Inflation Reduction Act: What You Should Know

By Kevin Rigg, Director of Financial Life Planning, SoundView Advisors

The Inflation Reduction Act, signed into law on August 16, 2022, primarily addresses changes to Medicare, health insurance, and energy-related tax credits. It also provides additional funding to the IRS and is paid for by a new corporate alternative minimum tax and an excise tax on certain corporate stock buybacks.

You can expect to hear more from us in the coming months about the planning implications of this Act, but for now, we have summarized the key consumer provisions below.

Medicare

  • Authorizes the Department of Health and Human Services to negotiate Medicare prices for certain high-priced, single-source drugs. Only 10 of the most expensive drugs will be chosen initially, and the negotiated prices will not take effect until 2026. 

  • Starting in 2025, a $2,000 annual cap (adjusted for inflation) will apply to out-of-pocket costs for Medicare Part D prescription drugs.

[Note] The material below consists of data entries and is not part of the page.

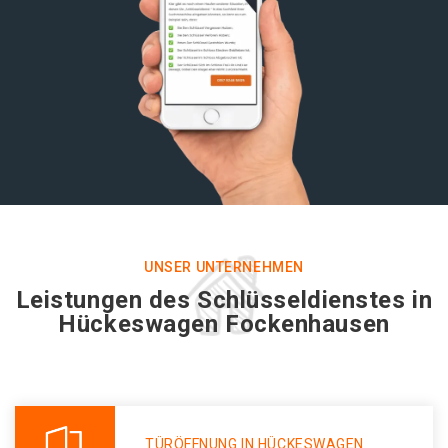
UNSER UNTERNEHMEN
Leistungen des Schlüsseldienstes in
Hückeswagen Fockenhausen
TÜRÖFFNUNG IN HÜCKESWAGEN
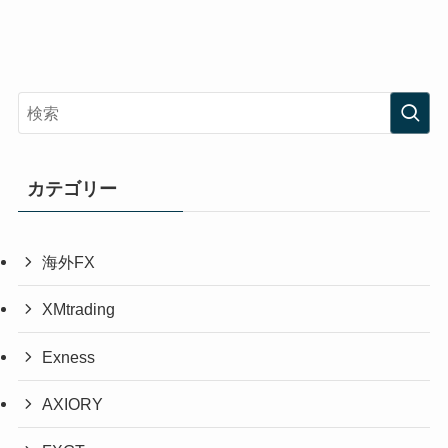
カテゴリー
海外FX
XMtrading
Exness
AXIORY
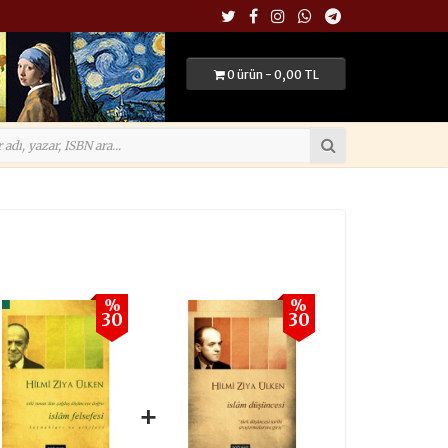
0 ürün - 0,00 TL
%
%
30
30
+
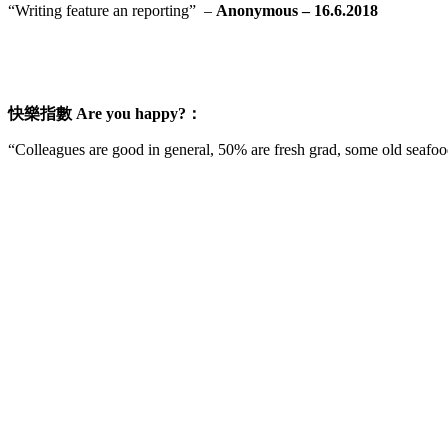
“Writing feature an reporting” –
Anonymous – 16.6.2018
快樂指
數
Are you happy?
：
“Colleagues are good in general, 50% are fresh grad, some old seafoo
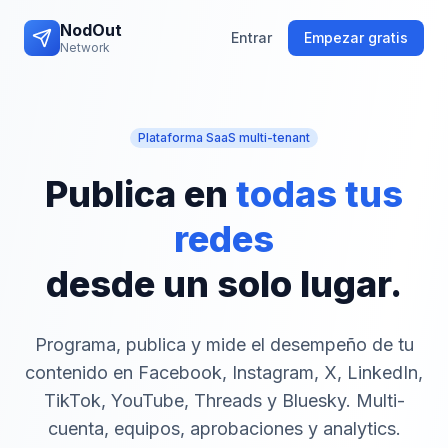
NodOut
Entrar
Empezar gratis
Network
Plataforma SaaS multi-tenant
Publica en
todas tus
redes
desde un solo lugar.
Programa, publica y mide el desempeño de tu
contenido en Facebook, Instagram, X, LinkedIn,
TikTok, YouTube, Threads y Bluesky. Multi-
cuenta, equipos, aprobaciones y analytics.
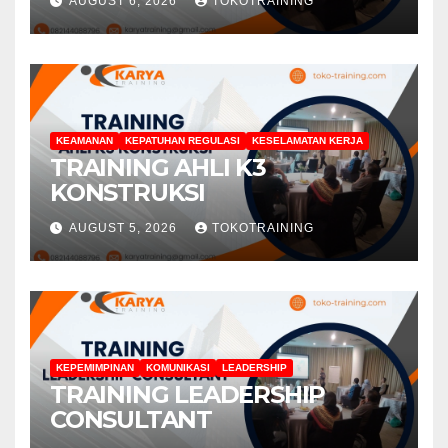
AUGUST 6, 2026
TOKOTRAINING
KEAMANAN
KEPATUHAN REGULASI
KESELAMATAN KERJA
TRAINING AHLI K3
KONSTRUKSI
AUGUST 5, 2026
TOKOTRAINING
KEPEMIMPINAN
KOMUNIKASI
LEADERSHIP
TRAINING LEADERSHIP
CONSULTANT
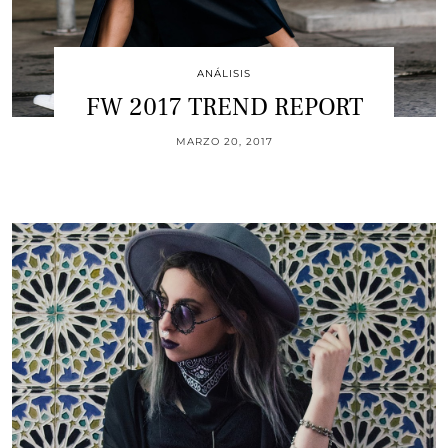
ANÁLISIS
FW 2017 TREND REPORT
MARZO 20, 2017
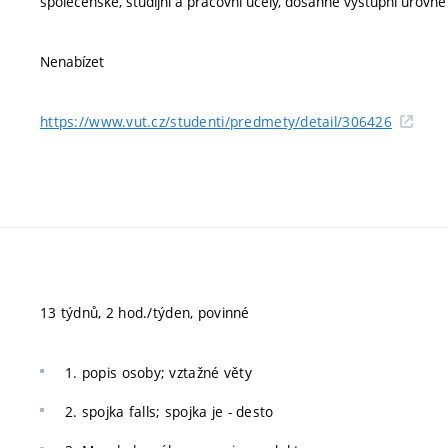
společenské, studijní a pracovní účely, dosáhne výstupní úrovňě
Nenabízet
https://www.vut.cz/studenti/predmety/detail/306426
13 týdnů, 2 hod./týden, povinné
1. popis osoby; vztažné věty
2. spojka falls; spojka je - desto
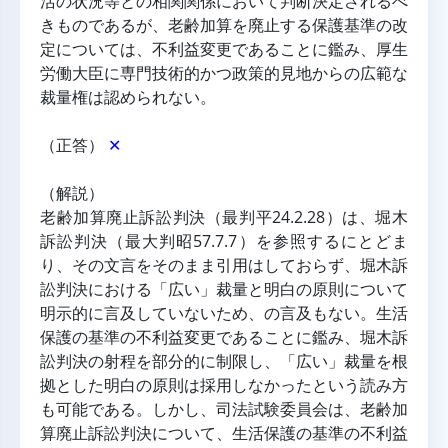
活の状況等との相関関係において判断決定されるべ
きものであるが、老齢加算を廃止する保護基準の改
定については、不利益変更であることに鑑み、厚生
労働大臣に専門技術的かつ政策的見地からの広範な
裁量権は認められない。
（正答） 
✕
（解説）
老齢加算廃止訴訟判決（最判平24.2.28）は、堀木
訴訟判決（最大判昭57.7.7）を参照するにとどま
り、その文言をそのまま引用はしておらず、堀木訴
訟判決における「広い」裁量と明白の原則について
明示的に言及していないため、の言及もない。生活
保護の基準の不利益変更であることに鑑み、堀木訴
訟判決の射程を部分的に制限し、「広い」裁量を根
拠とした明白の原則は採用しなかったという読み方
も可能である。しかし、司法試験委員会は、老齢加
算廃止訴訟判決について、生活保護の基準の不利益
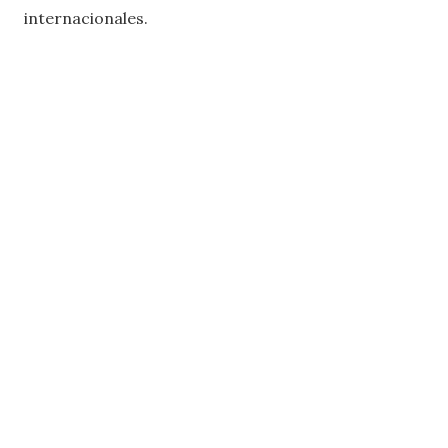
internacionales.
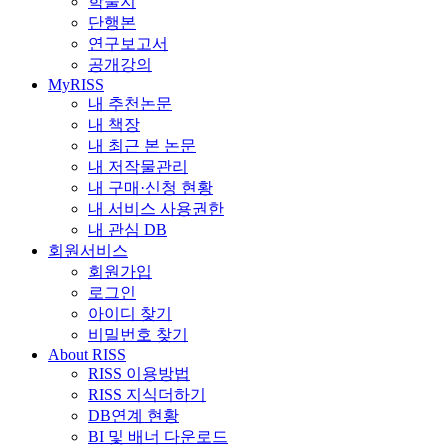
학술지
단행본
연구보고서
공개강의
MyRISS
내 추천논문
내 책장
내 최근 본 논문
내 저작물관리
내 구매·신청 현황
내 서비스 사용권한
내 관심 DB
회원서비스
회원가입
로그인
아이디 찾기
비밀번호 찾기
About RISS
RISS 이용방법
RISS 지식더하기
DB연계 현황
BI 및 배너 다운로드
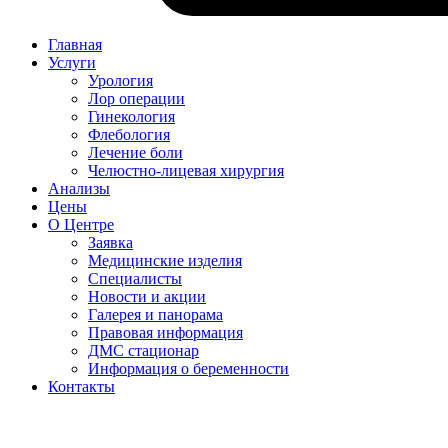
Главная
Услуги
Урология
Лор операции
Гинекология
Флебология
Лечение боли
Челюстно-лицевая хирургия
Анализы
Цены
О Центре
Заявка
Медицинские изделия
Специалисты
Новости и акции
Галерея и панорама
Правовая информация
ДМС стационар
Информация о беременности
Контакты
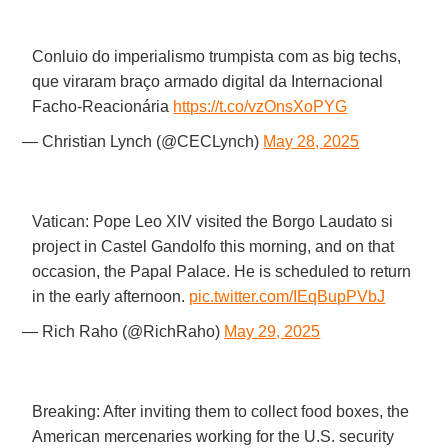
Conluio do imperialismo trumpista com as big techs,
que viraram braço armado digital da Internacional
Facho-Reacionária
https://t.co/vzOnsXoPYG
— Christian Lynch (@CECLynch)
May 28, 2025
Vatican: Pope Leo XIV visited the Borgo Laudato si
project in Castel Gandolfo this morning, and on that
occasion, the Papal Palace. He is scheduled to return
in the early afternoon.
pic.twitter.com/IEqBupPVbJ
— Rich Raho (@RichRaho)
May 29, 2025
Breaking: After inviting them to collect food boxes, the
American mercenaries working for the U.S. security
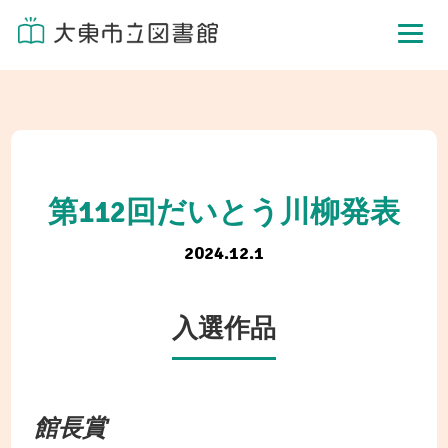
第112回だいとう川柳発表
2024.12.1
入選作品
館長賞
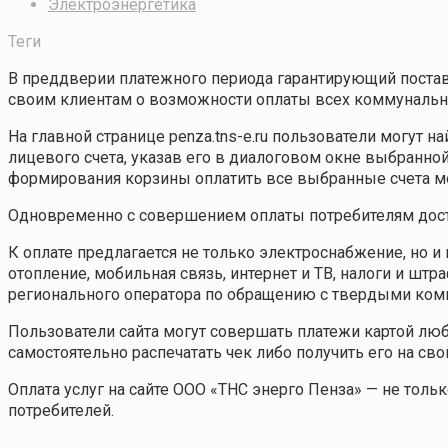
Электроэнергетика
Теги
В преддверии платежного периода гарантирующий постав
своим клиентам о возможности оплаты всех коммунальны
На главной странице penza.tns-e.ru пользователи могут
лицевого счета, указав его в диалоговом окне выбранной
формирования корзины оплатить все выбранные счета м
Одновременно с совершением оплаты потребителям досту
К оплате предлагается не только электроснабжение, но 
отопление, мобильная связь, интернет и ТВ, налоги и ш
регионального оператора по обращению с твердыми комм
Пользователи сайта могут совершать платежи картой лю
самостоятельно распечатать чек либо получить его на сво
Оплата услуг на сайте ООО «ТНС энерго Пенза» — не тол
потребителей.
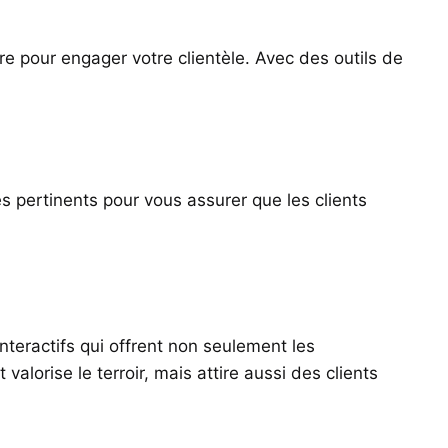
re pour engager votre clientèle. Avec des outils de
s pertinents pour vous assurer que les clients
nteractifs qui offrent non seulement les
valorise le terroir, mais attire aussi des clients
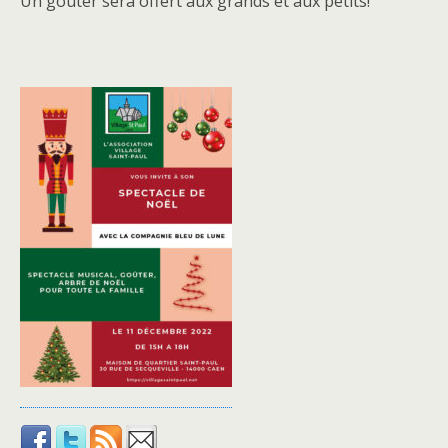
Un goûter sera offert aux grands et aux petits!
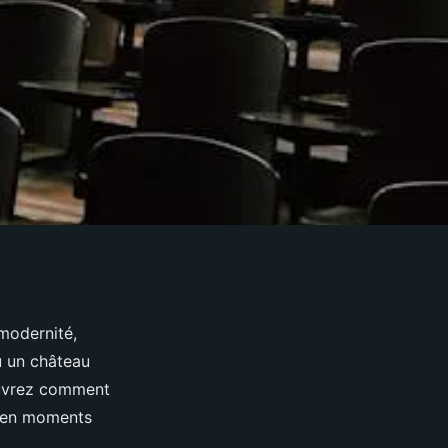
 modernité,
u un château
couvrez comment
s en moments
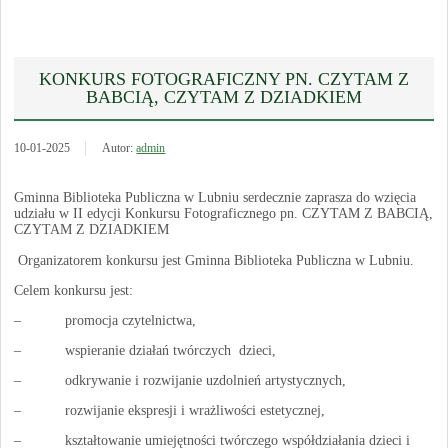
KONKURS FOTOGRAFICZNY PN. CZYTAM Z
BABCIĄ, CZYTAM Z DZIADKIEM
10-01-2025
Autor:
admin
Gminna Biblioteka Publiczna w Lubniu serdecznie zaprasza do wzięcia
udziału w II edycji Konkursu Fotograficznego pn. CZYTAM Z BABCIĄ,
CZYTAM Z DZIADKIEM
Organizatorem konkursu jest Gminna Biblioteka Publiczna w Lubniu.
Celem konkursu jest:
– promocja czytelnictwa,
– wspieranie działań twórczych dzieci,
– odkrywanie i rozwijanie uzdolnień artystycznych,
– rozwijanie ekspresji i wrażliwości estetycznej,
– kształtowanie umiejętności twórczego współdziałania dzieci i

  • Starting in 2023, deductibles will not apply to covered insulin products under Medicare Part D or Part B for insulin furnished through durable medical equipment. Copayments for covered insulin products will be capped at $35 for a one-month supply.

Health Insurance

  • Starting in 2023, a high-deductible health plan can provide that the deductible does not apply to selected insulin products.

  • Affordable Care Act subsidies (scheduled to expire at the end of 2022) have been extended through 2025.

    • Indexing of percentage contribution rates used in determining a taxpayer's required share of premiums is delayed until after 2025.

    • Those with household incomes higher than 400% of the federal poverty line remain eligible for the premium tax credit through 2025.

Energy-Related Tax Credits

  • Starting in 2023, a tax credit of up to $7,500 is available for the purchase of new clean electric vehicles meeting certain requirements.

    • The credit is not available for vehicles with a manufacturer's suggested retail price higher than $80,000 for SUVs and pickups, $55,000 for other vehicles.

    • The credit is not available if the modified adjusted gross income (MAGI) of the purchaser exceeds $150,000 ($300,000 for joint filers and surviving spouses, $225,000 for heads of household).

  • A tax credit of up to $4,000 is available for the purchase of certain previously owned clean electric vehicles from a dealer.

    • The credit is not available for vehicles with a sales price exceeding $25,000.

    • The credit is not available if the purchaser's MAGI exceeds $75,000 ($150,000 for joint filers and surviving spouses, $75,000 for heads of household).

  • The residential clean energy credit extends the current 30% tax credit towards the installation cost of solar panels and expands it to include other equipment used to harness renewable energy (including battery storage technology).

  • The current 10% residential energy credit (with a lifetime cap of $500) is replaced with a “nonbusiness energy property credit” that offers a 30% tax credit and an annual cap of $1,200 (although some projects allow for a higher $2,000 cap).